Methylenetetrahydrofolate reductase gene polymorphisms, lipid profiles, and basic renal functional markers as risk for myocardial infarction: a case-control study and haplotype analysis
DOI:
https://doi.org/10.2298/ABS240801035PKeywords:
myocardial infarction, methylenetetrahydrofolate reductase gene polymorphisms, myocardial infarction risk factors, haplotype analysis, renal functional markersAbstract
Paper description:
- The interplay of genetic and environmental factors causes myocardial infarction (MI), characterized by gradual worsening of atherosclerosis.
- The association of methylenetetrahydrofolate reductase (MTHFR) C677T and A1298C gene variants and different haplotypes, and the risk of MI were examined in the Montenegrin population.

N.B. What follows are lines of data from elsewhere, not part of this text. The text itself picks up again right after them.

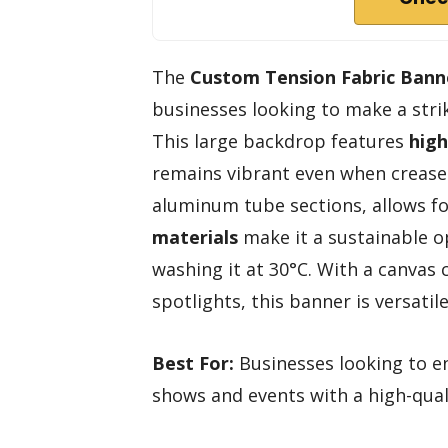
The
Custom Tension Fabric Bann
businesses looking to make a stri
This large backdrop features
high
remains vibrant even when crease
aluminum tube sections, allows for
materials
make it a sustainable o
washing it at 30°C. With a canvas
spotlights, this banner is versatil
Best For:
Businesses looking to en
shows and events with a high-qual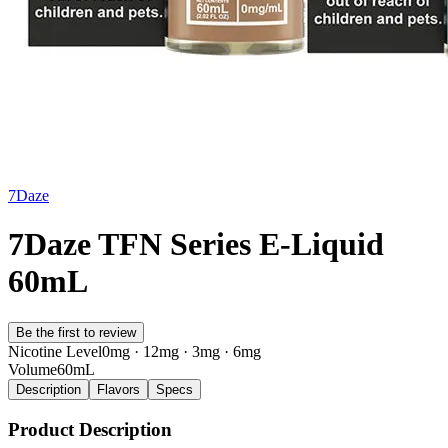
7Daze
7Daze TFN Series E-Liquid
60mL
Be the first to review
Nicotine Level
0mg · 12mg · 3mg · 6mg
Volume
60mL
Description
Flavors
Specs
Product Description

- The MTHFR C677T polymorphism is associated with a higher risk of MI (P=0.006) and the A-T haplotype (P=0.004). C677T and A1298C MTHFR polymorphisms are associated with elevated creatinine levels in MI patients (P=0.003 and P=0.002, respectively).
- The MTHFR C677T polymorphism is associated with MI and is a potential genetic risk factor.
Abstract: Myocardial infarction (MI) is a serious cardiovascular disease and the primary cause of mortality, with a complex etiopathology. Identifying the genetic basis of myocardial infarction (MI) is essential for developing personalized medical treatments. This study examined the possible association between polymorphisms in the methylenetetrahydrofolate reductase (MTHFR) gene and MI. In the study, 120 patients with MI and 120 age-and-sex-matched controls were genotyped for C677T and A1298C MTHFR polymorphisms by the allele-specific or amplification refractory mutation system-polymerase chain reaction (ARMS-PCR). In the case of the C677T polymorphism, the T/T and C/T genotypes were associated with a significantly increased risk of MI under the dominant genetic model (odds ratio (OR)=2.060; P=0.006). Although there was no significant association between the A1298C variant and MI, this polymorphism was linked to a higher level of creatinine in MI patients (P<0.002). A similar association was observed for the C677T polymorphism (P=0.003). An A-T haplotype represented an increased risk for MI (OR=1.630; P=0.014), whereas the A-C haplotype had a protective role (R=0.517; P=0.002). These findings indicate that C677T MTHFR polymorphism is strongly associated with and increased risk of MI, making it a potential genetic risk factor and a possible predictor of MI.